Exercise instructions: Check every line below for the string "size", and copy the lines that contain it.

------------------------------------------------------------------------

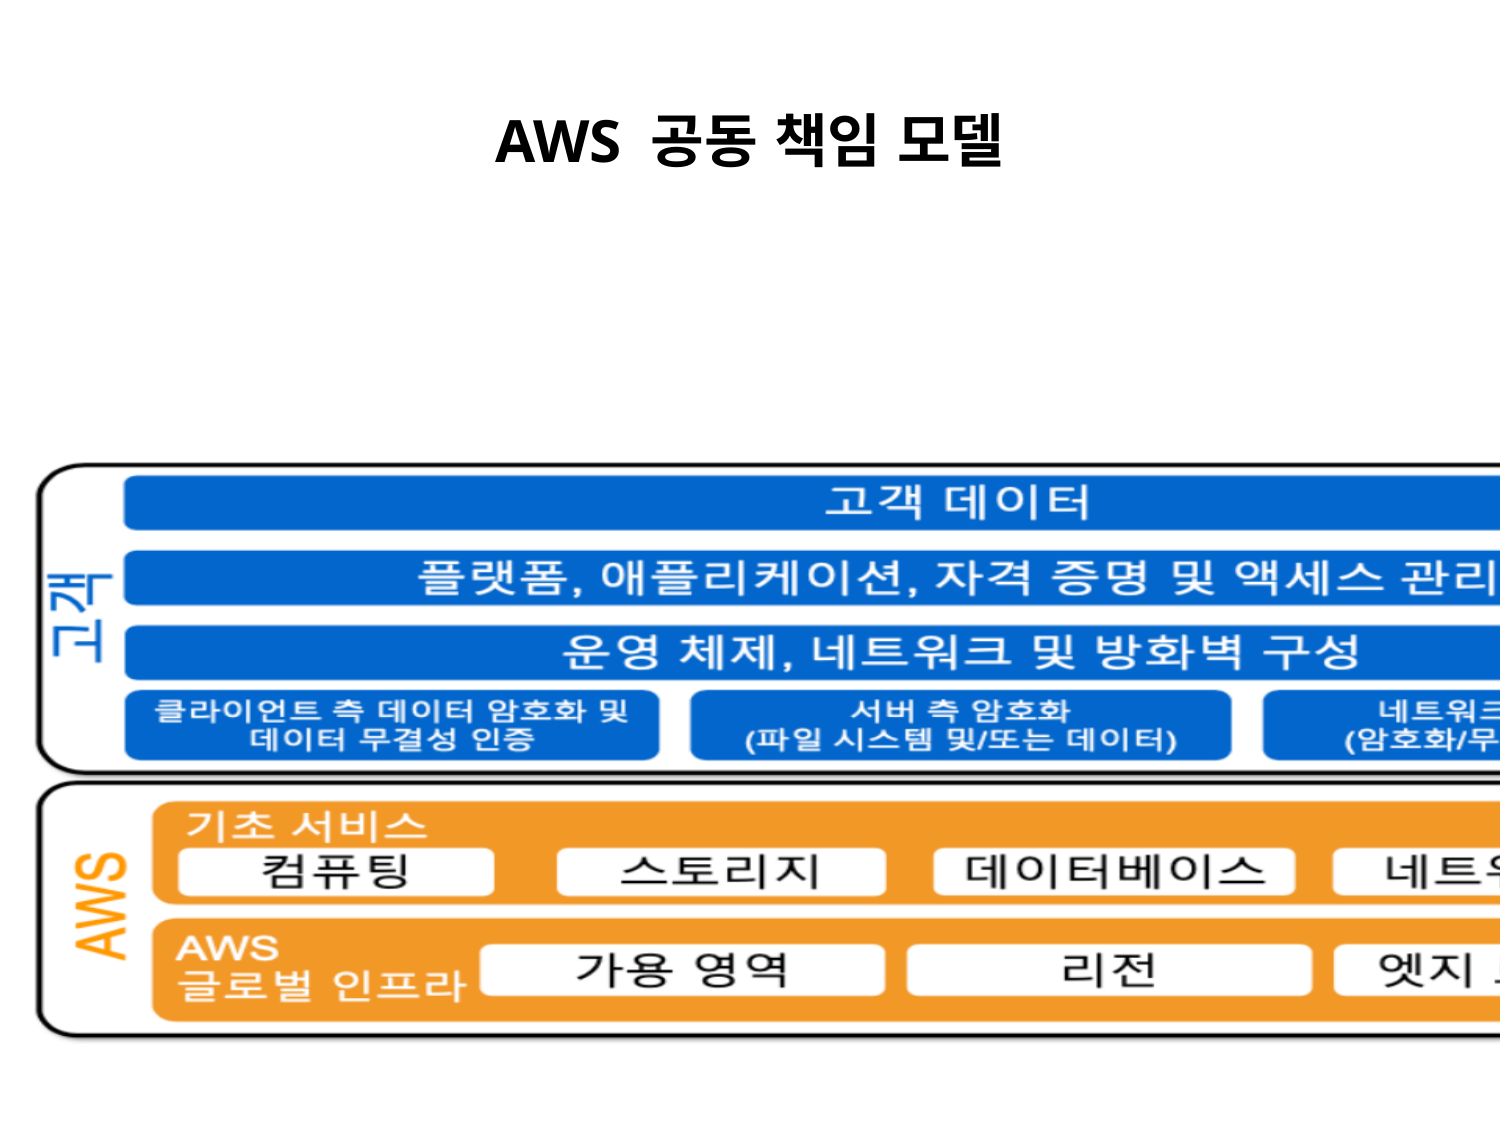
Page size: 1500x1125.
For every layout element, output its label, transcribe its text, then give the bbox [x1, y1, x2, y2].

title AWS 공동 책임 모델 [75, 45, 1425, 233]
picture [29, 455, 1500, 1046]
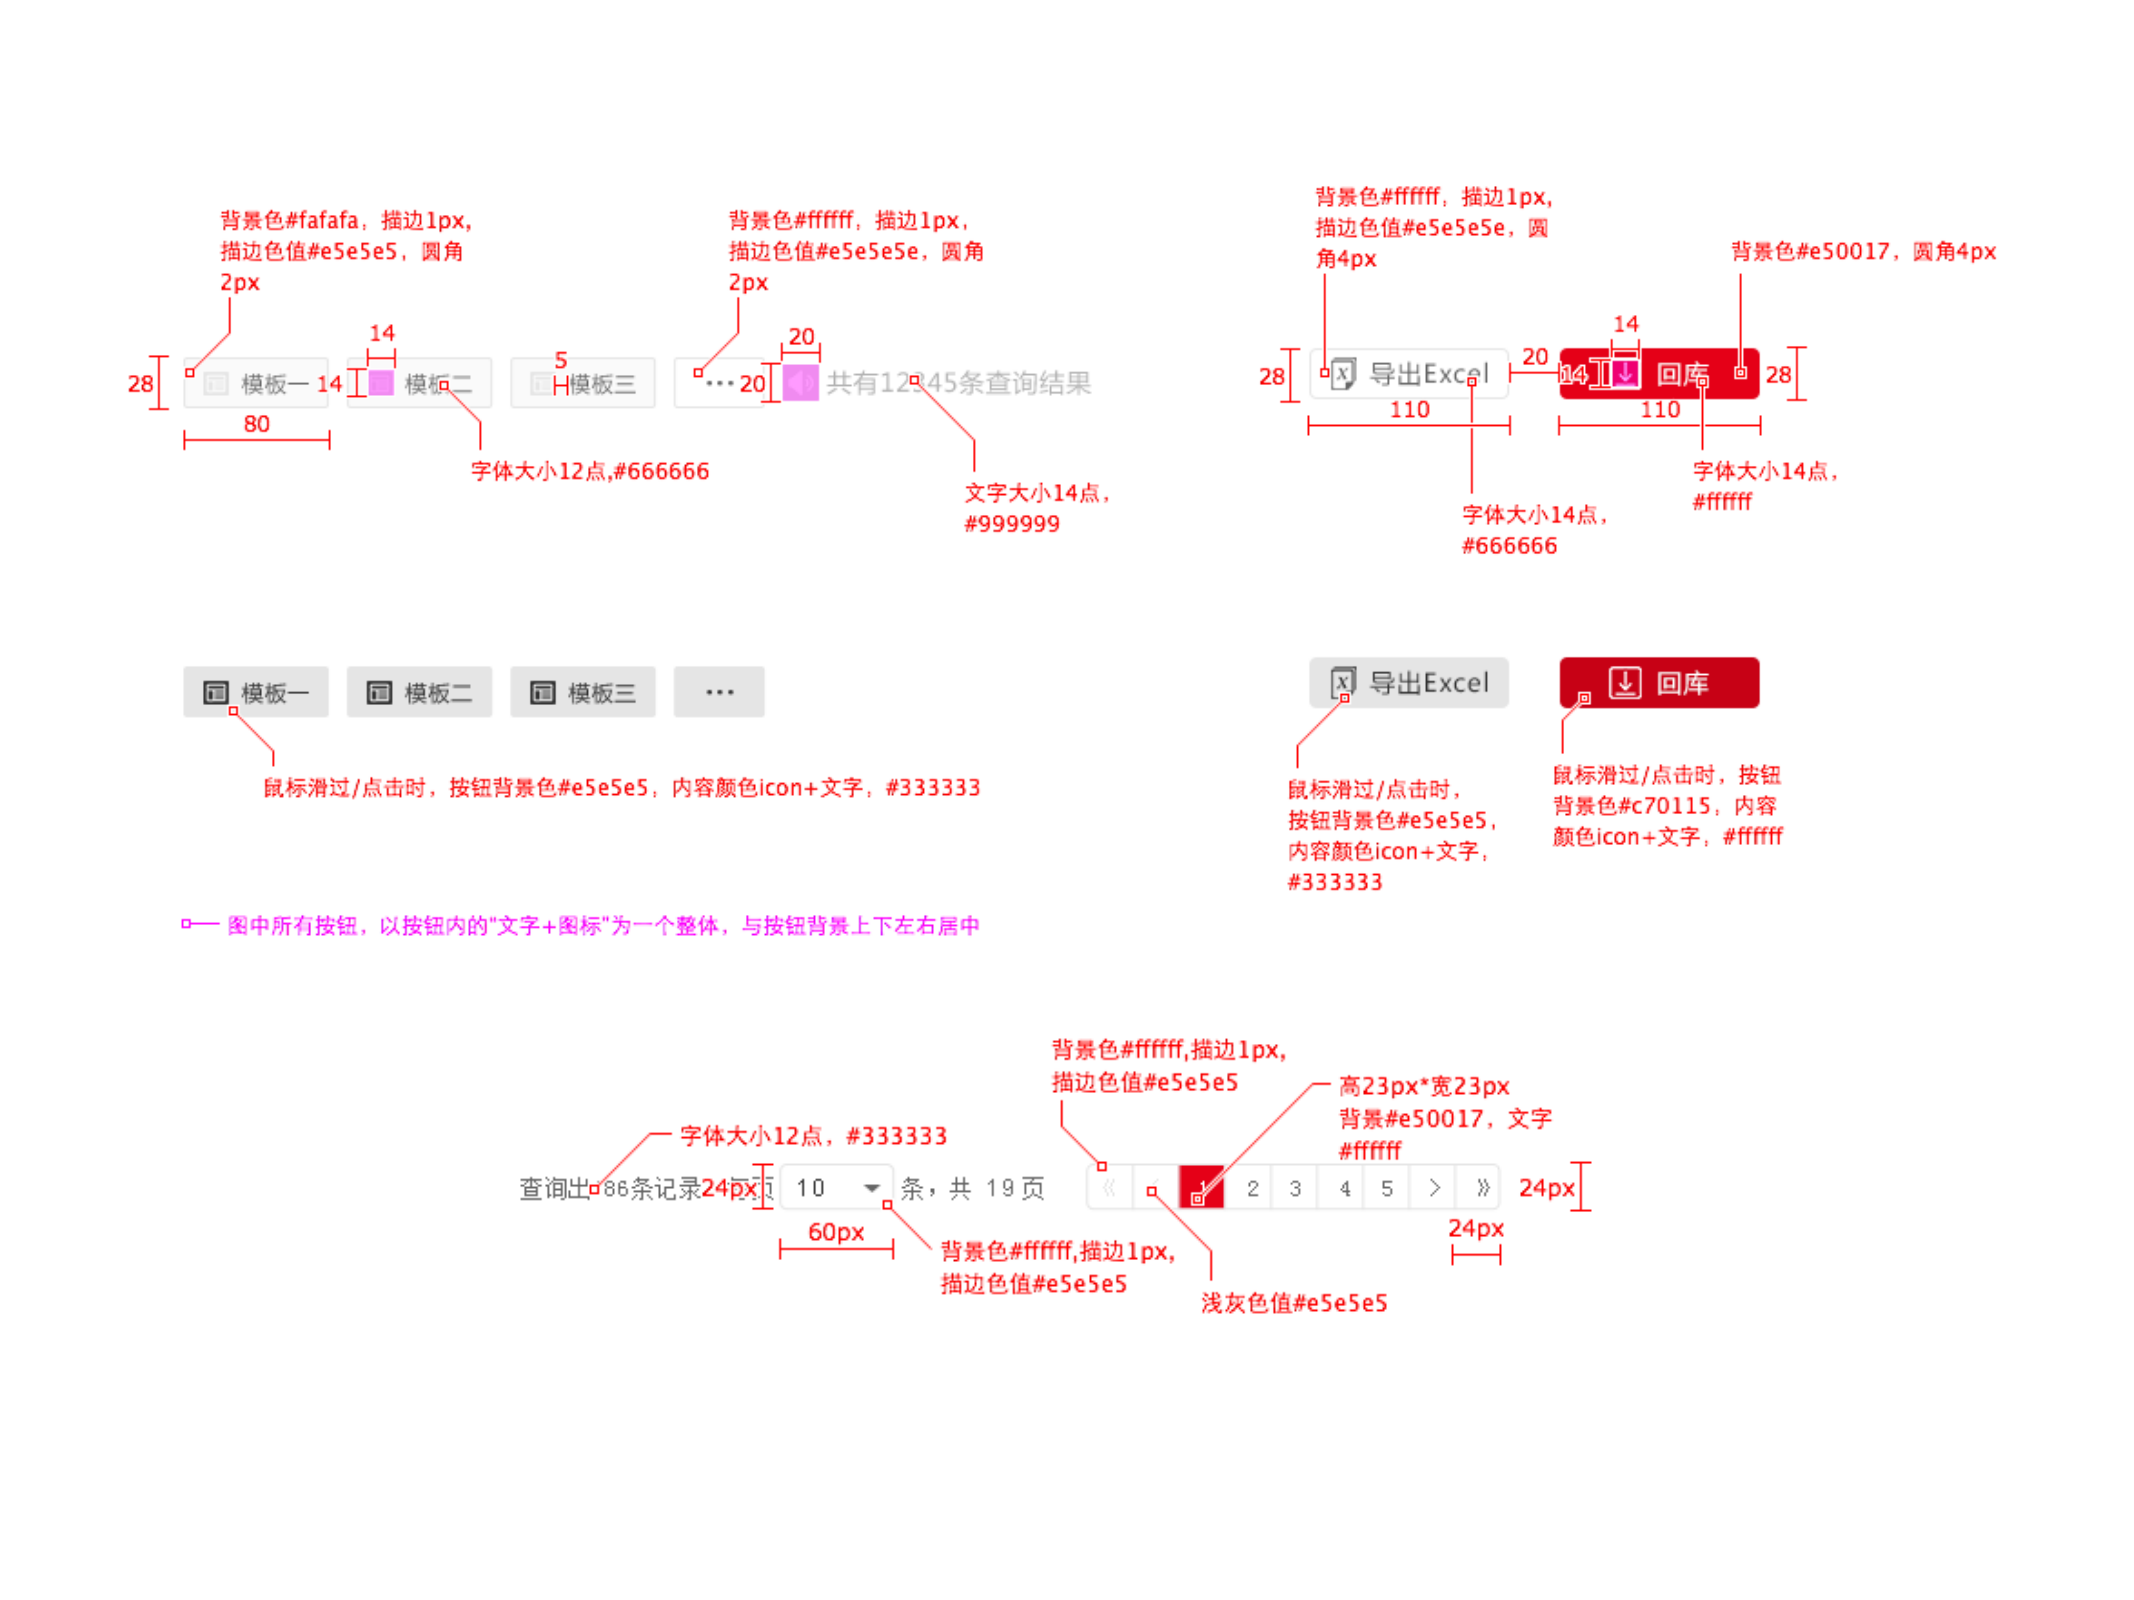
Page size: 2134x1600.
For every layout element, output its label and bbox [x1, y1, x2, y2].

------------------------------------------------------------------------

Task output:
Page size: 1500x1125.
Page size: 2134x1600.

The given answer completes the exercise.